» **Task 1**
Repeat the part of the blktrace walkthrough that begins at the words "This will create" and stops after the words "generated with fio.".
» **Task 2**
Write out all the entries again, switching every "hours" to "time" and leaving everything else as it is. Leave the pictures out.

==== Page text

3)      When the write finishes, press Ctrl+C to stop the trace in the terminal where blktrace was running.

4)      To make the output of blktrace readable, we can use blkparse to extract the information that we need. I used the command

blkparse sdX -f “%5T.%9t, %p, %C, %a, %d, %S, %Nn” -a complete  –o output.txt

This will create a file with the timestamp, requesting host process, operation type (read/write), LBA number, and number of LBAs read or written for each transfer. The –a complete filters the trace so that we only see commands that were completed.

Using the steps above we can examine the workload a drive experiences for various system-level workloads generated with fio.

Interpreting the Results

The figure below shows the starting LBA of each transfer as a function of time. The large solid line in the low end of the LBA space is the file that I wrote. There are also a series of dots that are in other parts of LBA space that are caused by operations for the operating and file systems. The transfer of the 10GB file is not entirely sequential due to these other transfers in other ranges of the LBA space.

Figure 1 – Logical Block Address (LBA) written versus time while the host system is writing a 10GB file to the drive being monitored.

========
==== Dataset

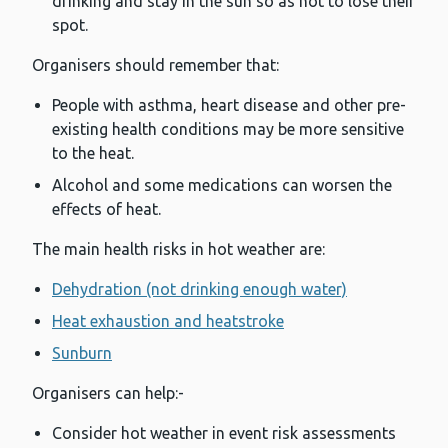
drinking and stay in the sun so as not to lose their
spot.
Organisers should remember that:
People with asthma, heart disease and other pre-
existing health conditions may be more sensitive
to the heat.
Alcohol and some medications can worsen the
effects of heat.
The main health risks in hot weather are:
Dehydration (not drinking enough water)
Heat exhaustion and heatstroke
Sunburn
Organisers can help:-
Consider hot weather in event risk assessments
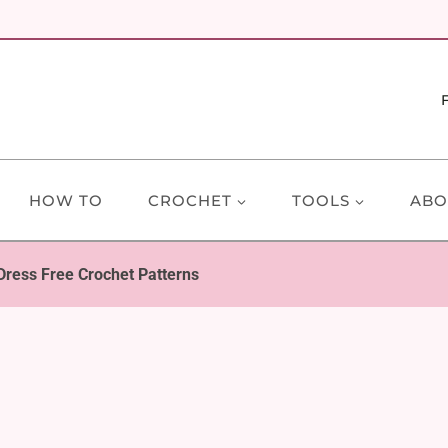
HOW TO
CROCHET
TOOLS
ABO
 Dress Free Crochet Patterns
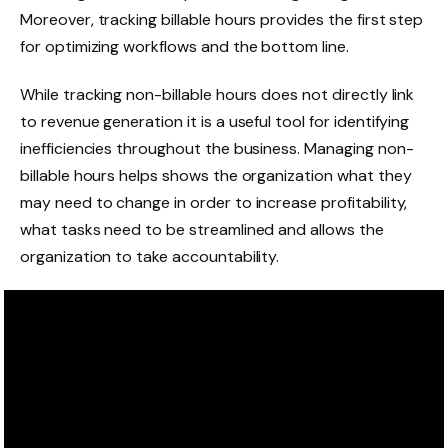
Moreover, tracking billable hours provides the first step
for optimizing workflows and the bottom line.
While tracking non-billable hours does not directly link
to revenue generation it is a useful tool for identifying
inefficiencies throughout the business. Managing non-
billable hours helps shows the organization what they
may need to change in order to increase profitability,
what tasks need to be streamlined and allows the
organization to take accountability.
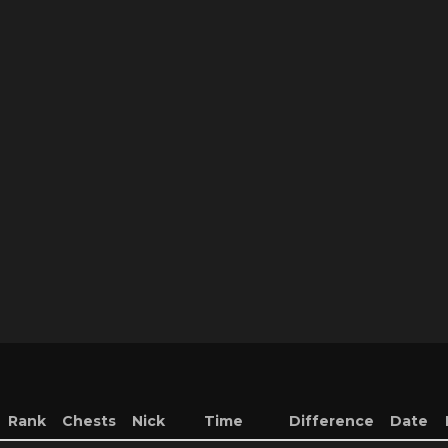
Rank
Chests
Nick
Time
Difference
Date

========

» **Written answer 1**
This will create a file with the timestamp, requesting host process, operation type (read/write), LBA number, and number of LBAs read or written for each transfer. The –a complete filters the trace so that we only see commands that were completed.

Using the steps above we can examine the workload a drive experiences for various system-level workloads generated with fio.

» **Written answer 2**
drinking and stay in the sun so as not to lose their
spot.
Organisers should remember that:
People with asthma, heart disease and other pre-
existing health conditions may be more sensitive
to the heat.
Alcohol and some medications can worsen the
effects of heat.
The main health risks in hot weather are:
Dehydration (not drinking enough water)
Heat exhaustion and heatstroke
Sunburn
Organisers can help:-
Consider hot weather in event risk assessments
HOW TO
CROCHET
TOOLS
ABO
 Dress Free Crochet Patterns
Moreover, tracking billable time provides the first step
for optimizing workflows and the bottom line.
While tracking non-billable time does not directly link
to revenue generation it is a useful tool for identifying
inefficiencies throughout the business. Managing non-
billable time helps shows the organization what they
may need to change in order to increase profitability,
what tasks need to be streamlined and allows the
organization to take accountability.
Rank
Chests
Nick
Time
Difference
Date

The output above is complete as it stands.